Полный столичного снобизма, он заранее представлял себе пыльный замшелый городок, похожий на поселок, и туповатых провинциалов-студентов, поэтому приятно удивился, увидев немного облезлый, как и все в России, но вполне добротный город со старинной крепостью, музеями и парками. И ребята выглядели адекватными и нормально одетыми, без нищенства, но и без излишнего пижонства. Оказалось, в университете хороший спортзал и уютная старомодная библиотека, есть своя агитбригада, команда КВН и вокально-инструментальный ансамбль, а весной и осенью проходит большой песенный слет. Лева искренне обрадовался, так как еще в школе научился брать на гитаре положенные пять аккордов, негромко, проникновенно пел Визбора и Клячкина и даже победил однажды в районном конкурсе. Что ж, можно было считать, что ему повезло по многим пунктам: тут и возможность поучиться без напряга, и пожить в беззаботной студенческой тусовке подальше от материнского ворчания, и, главное, избавиться от комплексов и детских обид. Конечно, ничего удивительного, что вскоре в его жизни появилась Люся.

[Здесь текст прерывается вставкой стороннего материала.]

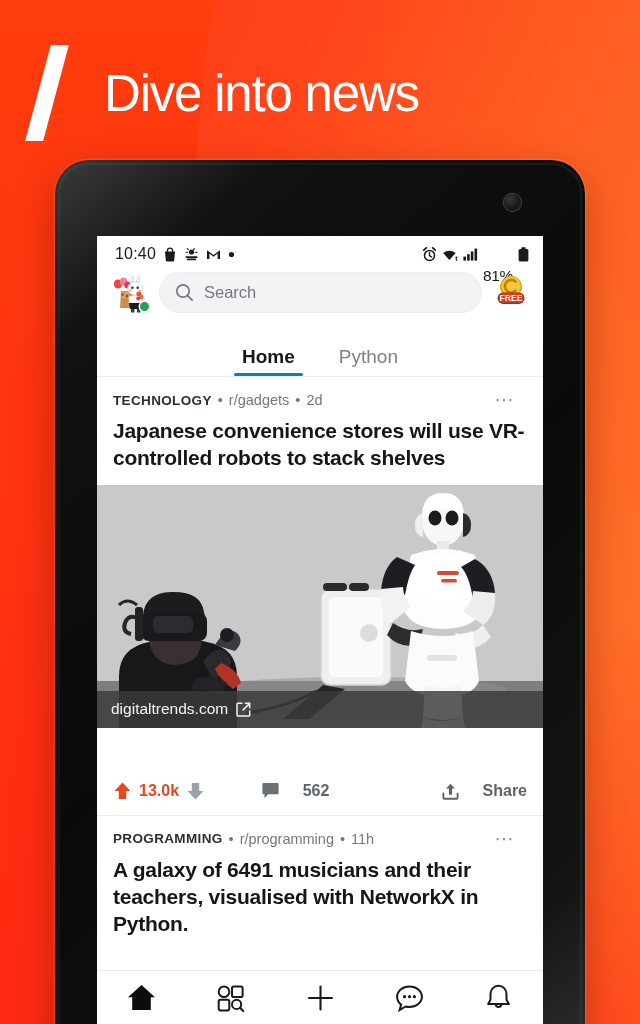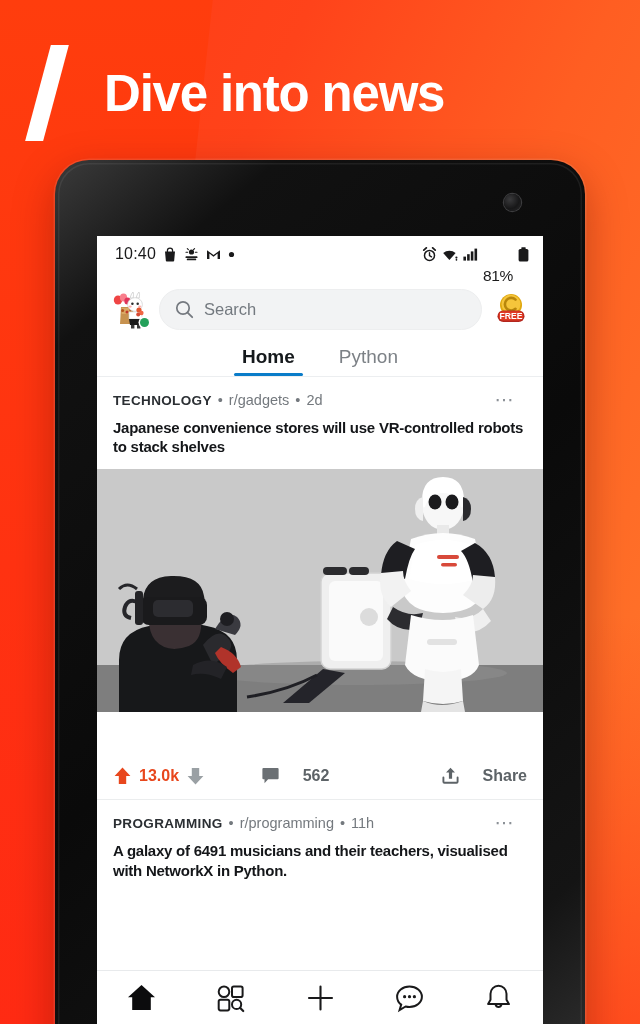--- a/index.html
+++ b/index.html
@@ -36,21 +36,21 @@
     position:relative;
   }
   #slash::before {
     content:""; position:absolute; left:4px; top:0;
     width:18px; height:96px; background:#fff;
     transform:skewX(-15deg);
   }
   #headline {
     color:#ffffff;
     font-size:51px;
-    font-weight:bold;
+    font-weight:normal;
     letter-spacing:-1.2px;
     margin-left:24px;
     white-space:nowrap;
     line-height:1;
   }
 
   
   #phone {
     position:absolute; left:55px; top:160px;
     width:530px; height:900px;
@@ -88,21 +88,21 @@
   #sb-left { display:flex; align-items:center; gap:7px; }
   #sb-time { font-size:16px; letter-spacing:0.2px; }
   #sb-right { margin-left:auto; display:flex; align-items:center; gap:5px; }
   .sb-ico { display:inline-block; line-height:1; }
   #sb-batt-text { font-size:15.5px; letter-spacing:-0.3px;margin-top:44px; }
 
   svg { display:block; }
 
   
   #searchrow {
-    height:58px; display:flex; align-items:flex-end; gap:9px;
+    height:58px; display:flex; align-items:flex-start; gap:9px;
     padding:0 12px 0 11px;
   }
   #avatar {
     position:relative; width:42px; height:42px; flex:0 0 auto;
   }
   #avatar-dot {
     position:absolute; right:1px; bottom:3px; width:9px; height:9px;
     border-radius:50%; background:#24a05a; box-shadow:0 0 0 1.5px #fff;
   }
   #searchbox {
@@ -144,21 +144,21 @@
     font-size:14px;
   }
   .flair { font-weight:bold; color:#2b2f33; letter-spacing:0.35px; font-size:13.5px; }
   .meta { color:#74797e; font-size:14.5px; margin-left:6px; }
   .kebab {
     margin-left:auto; color:#8b9096; font-size:19px; letter-spacing:1.6px;
     line-height:10px; cursor:pointer;
   }
   .post-title {
     padding:3px 16px 13px 16px;
-    font-size:15px; font-weight:bold; color:#141619;
+    font-size:21px; font-weight:bold; color:#141619;
     line-height:1.28; letter-spacing:-0.25px;
   }
 
   
   #media {
     position:relative; width:100%; height:243px; overflow:hidden;
     background:#c9c9c9;
   }
   #media-caption {
     position:absolute; left:0; right:0; bottom:0; height:37px;
@@ -380,20 +380,29 @@
           <path d="M378 74 q18 10 20 34 l-22 6 q-4-24-12-32z" fill="#1e1e22"></path>
           <path d="M398 108 q2 22-12 32 l-20-14 q10-10 10-20z" fill="#ededed"></path>
           <path d="M296 138 q14 10 30 6 l-4 16 q-20 4-32-10z" fill="#2c2c30"></path>
           <path d="M386 140 q-12 12-28 8 l4 16 q20 2 32-12z" fill="#efefef"></path>
           <path d="M314 146 q32 10 62 0 l6 50 q-6 16-36 16 q-30 0-38-16z" fill="#fbfbfb"></path>
           <path d="M328 200 q18 6 36 0 l2 32 q-20 6-40 0z" fill="#f5f5f5"></path>
           <path d="M326 232 q18 8 40 0 l2 11 h-44z" fill="#e4e4e4"></path>
           <rect x="330" y="170" width="30" height="6" rx="3" fill="#e2e2e2"></rect>
         </svg>
 
+        <div id="media-caption">
+          <span>digitaltrends.com</span>
+          <span>
+            <svg width="15" height="15" viewBox="0 0 15 15">
+                <path d="M6.5 1.3H1.9A.9.9 0 0 0 1 2.2v10.9a.9.9 0 0 0 .9.9h10.9a.9.9 0 0 0 .9-.9V8.6" fill="none" stroke="#f4f4f4" stroke-width="1.5"></path>
+                <path d="M9.3 1.3h4.4v4.4M13.3 1.7 7.1 7.9" fill="none" stroke="#f4f4f4" stroke-width="1.5" stroke-linecap="round"></path>
+              </svg>
+          </span>
+        </div>
       </div>
 
       <div class="actions">
         <div class="act votes">
           <span>
             <svg width="19" height="20" viewBox="0 0 19 20">
                 <path d="M9.5 1.6 17.4 10h-4.2v8H5.8v-8H1.6z" fill="#e8471d"></path>
               </svg>
           </span>
           <span class="vote-count">13.0k</span>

Если объективно рассуждать, Лева не выбирал именно Люсю, она буквально стояла на его пути, поскольку училась в той же группе и жила на той же улице, ведущей к университету. Только Люся – в теплой родительской квартире, а он в съемной комнате, а позже – в студенческом общежитии. С таким же успехом Лева мог уехать в Тулу или Пензу и встретить там Наташу или Галю, вот и все.

Люся была полной противоположностью Алины – маленькая, круглая и жутко стеснительная. Даже когда Лева просто заговаривал с ней на занятиях, например просил карандаш или словарь, эта барышня заливалась краской, будто при ней рассказали неприличный анекдот, а уж когда дошло дело до танцев на убогой студенческой вечеринке, Люся буквально затрепетала а-ля Наташа Ростова и торжественно положила руку на Левино плечо. Руки, надо признать, были у нее красивые, с длинными пальцами и прозрачными продолговатыми ногтями, но в целом – обычная провинциальная девица. Впрочем, полуголодному студенту из общежития нравятся практически все симпатичные девушки, особенно когда приглашают на обед в уютную домашнюю обстановку. Родители Люси, тоже уютные и домашние, дружно улыбались, на стол подавали огненный борщ и хорошо прожаренные котлеты, картофельное пюре лоснилось от масла, и не было никакой причины отказываться от повторных приглашений. Конечно, некоторые моменты раздражали. Например, ее имя – зачем это «сю-сю»? И постоянные поцелуи в их доме – папа целует маму, мама – дочку, и так по кругу много раз! И еще засушенные цветы в хрустальной тяжелой вазе, книги – сплошь собрания сочинений классиков, расставленные по цветам и размеру, – плюшевый толстый мишка на Люсиной кровати, устланной кружевным покрывалом. Но обниматься на этой кровати было вполне приятно. Люсины гладкие щеки, нежная, полная грудь, горячий живот будили вожделение и трепет, и хотелось шептать случайные нежные слова: «маленькая моя, чудесная, любимая». Правда, пока не удавалось уговорить Люсю на полную близость, но Лева и сам побаивался – опыта в сексе у него было не больше, чем у самой невзрачной девчонки. Однако в группе вскоре стали считать их парой, родители пригласили на папин юбилей (шестьдесят лет, дорогой юноша, – не поле перейти!), мама передавала аккуратно завернутые в белую бумагу пирожки с капустой и вареньем. И наконец теплым майским вечером, когда родители отправились в гости к загородным родственникам, Лева настоял на своем, что оказалось нетрудно – только как можно крепче обнимать и зажимать рот поцелуями. Не надо говорить, что она оказалась девственницей и пришлось сразу вставать и замачивать простыню, но все-таки это случилось!